By the way it's C# RegEx that I'm after.
Clarification
I don't want to need access to a database as this is part of a Unit test and I don't wan't to have to maintain a database to test my code. which may live longer than the project.
Regular expressions can match languages only a finite state automaton can parse, which is very limited, whereas SQL is a syntax. It can be demonstrated you can't validate SQL with a regex. So, you can stop trying.
SQL is a type-2 grammar, it is too powerful to be described by regular expressions. It's the same as if you decided to generate C# code and then validate it without invoking a compiler. Database engine in general is too complex to be easily stubbed.
That said, you may try ANTLR's SQL grammars.
As far as I know this is beyond regex and your getting close to the dark arts of BnF and compilers.
http://savage.net.au/SQL/
Same things happens to people who want to do correct syntax highlighting.

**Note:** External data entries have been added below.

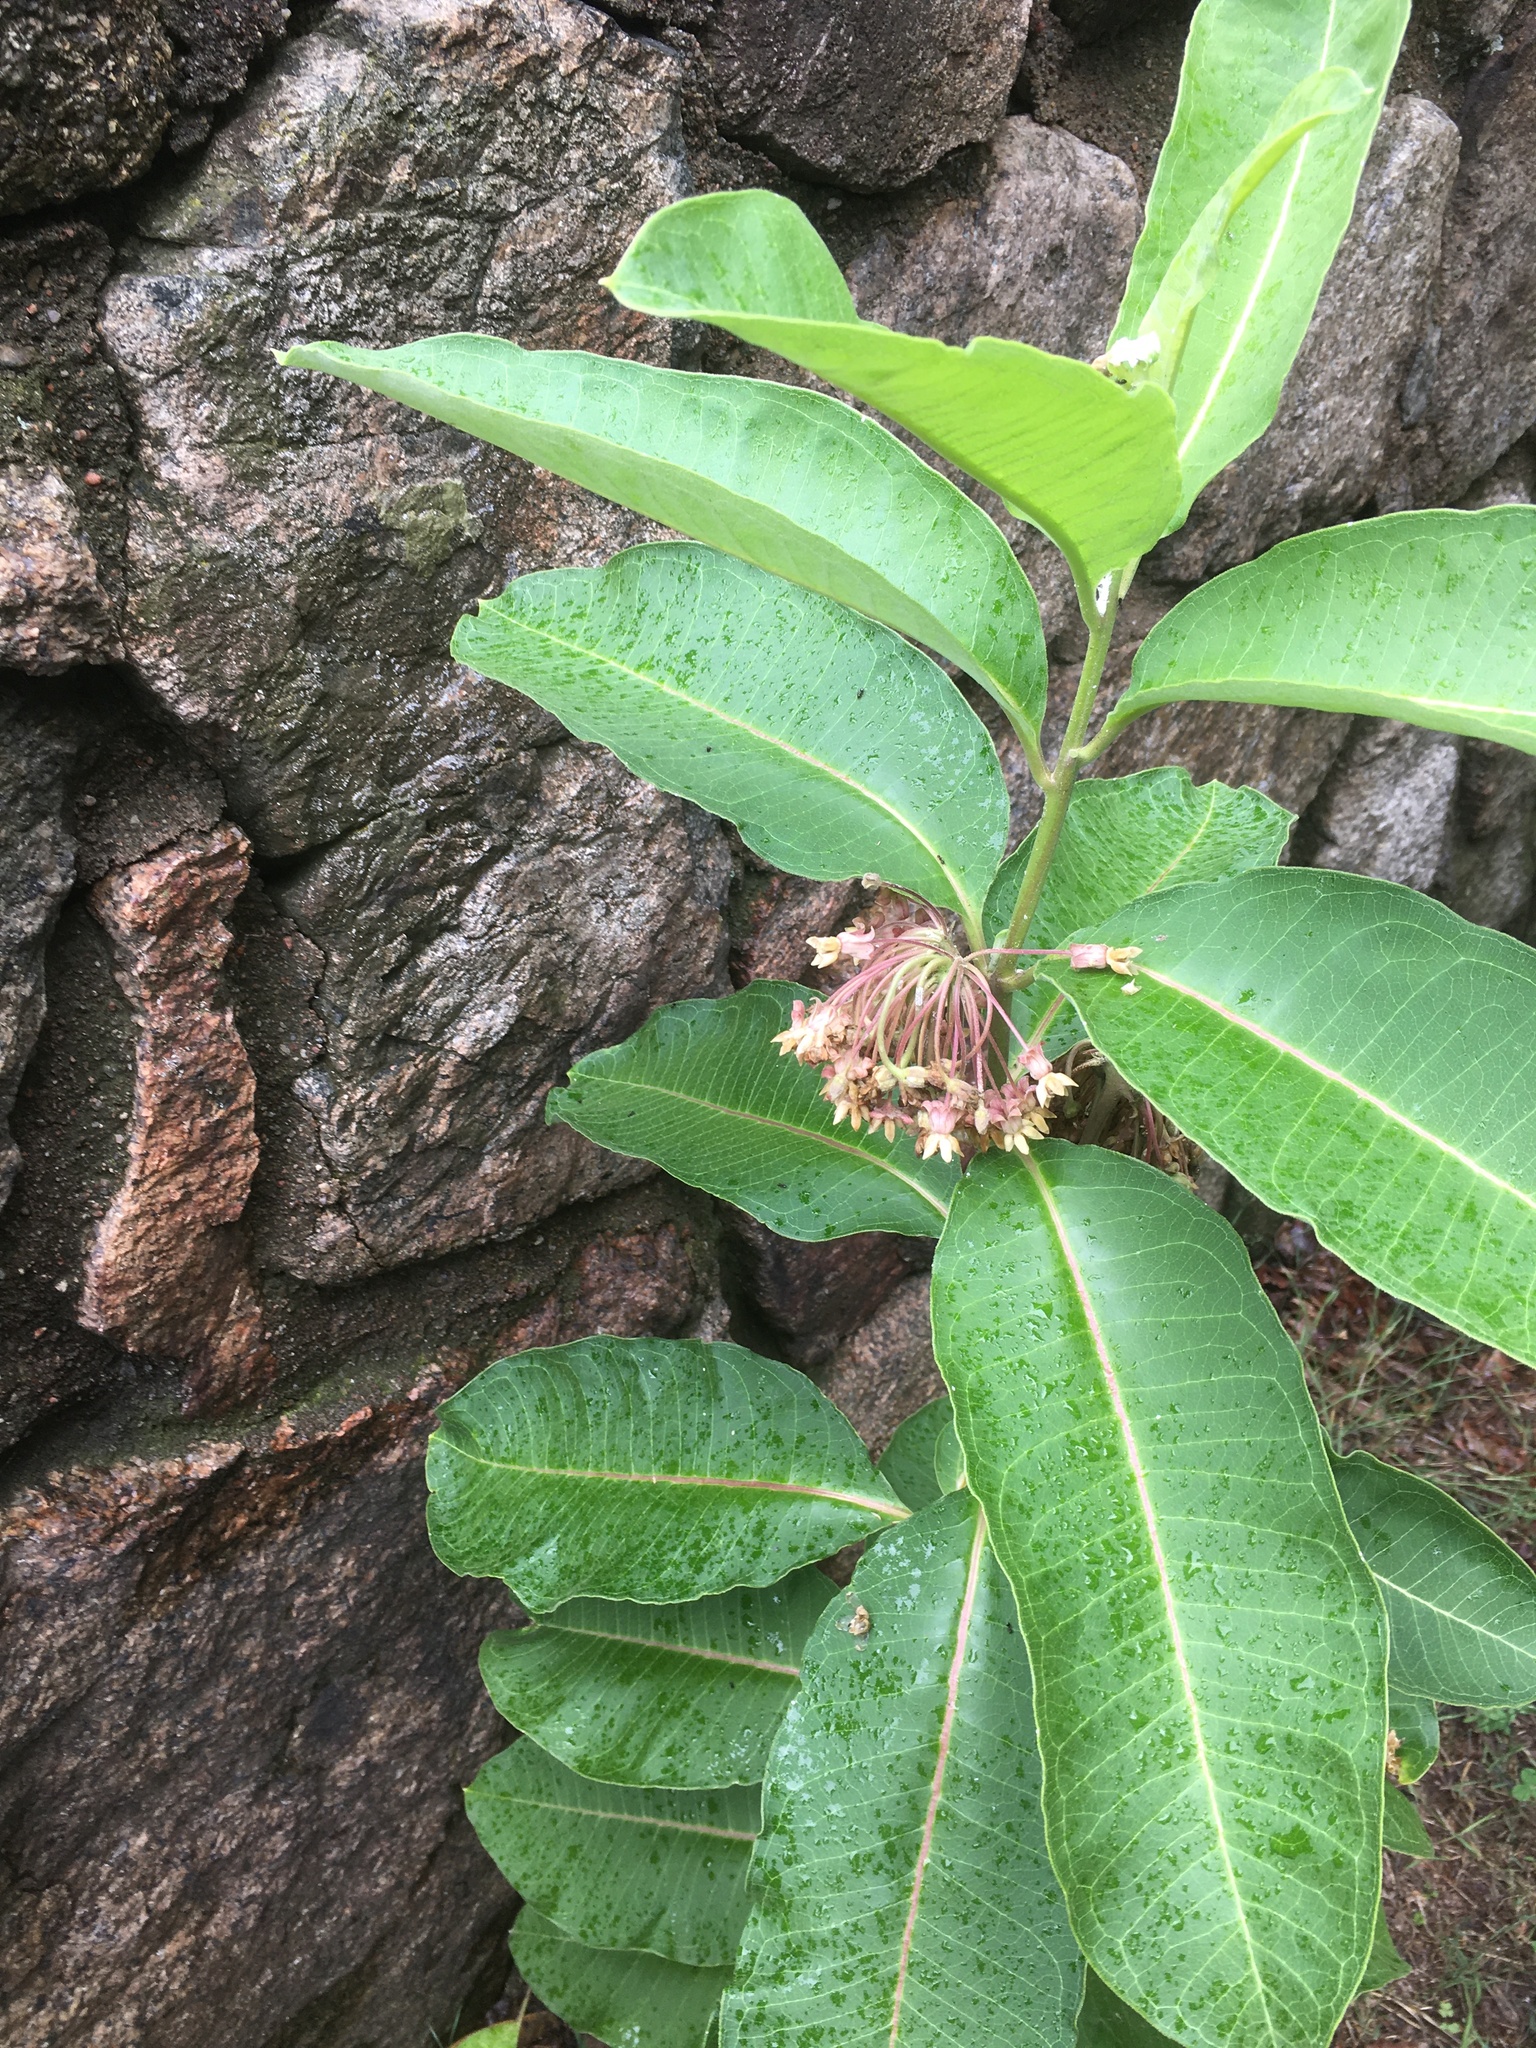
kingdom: Plantae
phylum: Tracheophyta
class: Magnoliopsida
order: Gentianales
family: Apocynaceae
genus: Asclepias
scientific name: Asclepias syriaca
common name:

You start cramming things into regex and then you end up writing a compiler...
I had the same problem - an approach that would work for all the more standard sql statements would be to spin up an in-memory Sqlite database and issue the query against it, if you get back a "table does not exist" error, then your query parsed properly.
Off the top of my head: Couldn't you pass the generated SQL to a database and use EXPLAIN on them and catch any exceptions which would indicate poorly formed SQL?
Have you tried the lazy selectors. Rather than match as much as possible, they match as little as possible which is probably what you need for quotes.
To validate the queries, just run them with SET NOEXEC ON, that is how Entreprise Manager does it when you parse a query without executing it.
Besides if you are using regex to validate sql queries, you can be almost certain that you will miss some corner cases, or that the query is not valid from other reasons, even if it's syntactically correct.
I suggest creating a database with the same schema, possibly using an embedded sql engine, and passing the sql to that.
I don't think that you even need to have the schema created to be able to validate the statement, because the system will not try to resolve object_name etc until it has successfully parsed the statement.
With Oracle as an example, you would certainly get an error if you did:
select * from non_existant_table;
In this case, "ORA-00942: table or view does not exist".
However if you execute:
select * frm non_existant_table;
Then you'll get a syntax error, "ORA-00923: FROM keyword not found where expected".
It ought to be possible to classify errors into syntax parsing errors that indicate incorrect syntax and errors relating to tables name and permissions etc..
Add to that the problem of different RDBMSs and even different versions allowing different syntaxes and I think you really have to go to the db engine for this task.
There are ANTLR grammars to parse SQL. It's really a better idea to use an in memory database or a very lightweight database such as sqlite. It seems wasteful to me to test whether the SQL is valid from a parsing standpoint, and much more useful to check the table and column names and the specifics of your query.
The best way is to validate the parameters used to create the query, rather than the query itself. A function that receives the variables can check the length of the strings, valid numbers, valid emails or whatever. You can use regular expressions to do this validations.
public bool IsValid(string sql)
{
string pattern = #"SELECT\s.*FROM\s.*WHERE\s.*";
Regex rgx = new Regex(pattern, RegexOptions.IgnoreCase);
return rgx.IsMatch(sql);
}
I am assuming you did something like .\* try instead [^"]* that will keep you from eating the whole line. It still will give false positives on cases where you have \ inside your strings.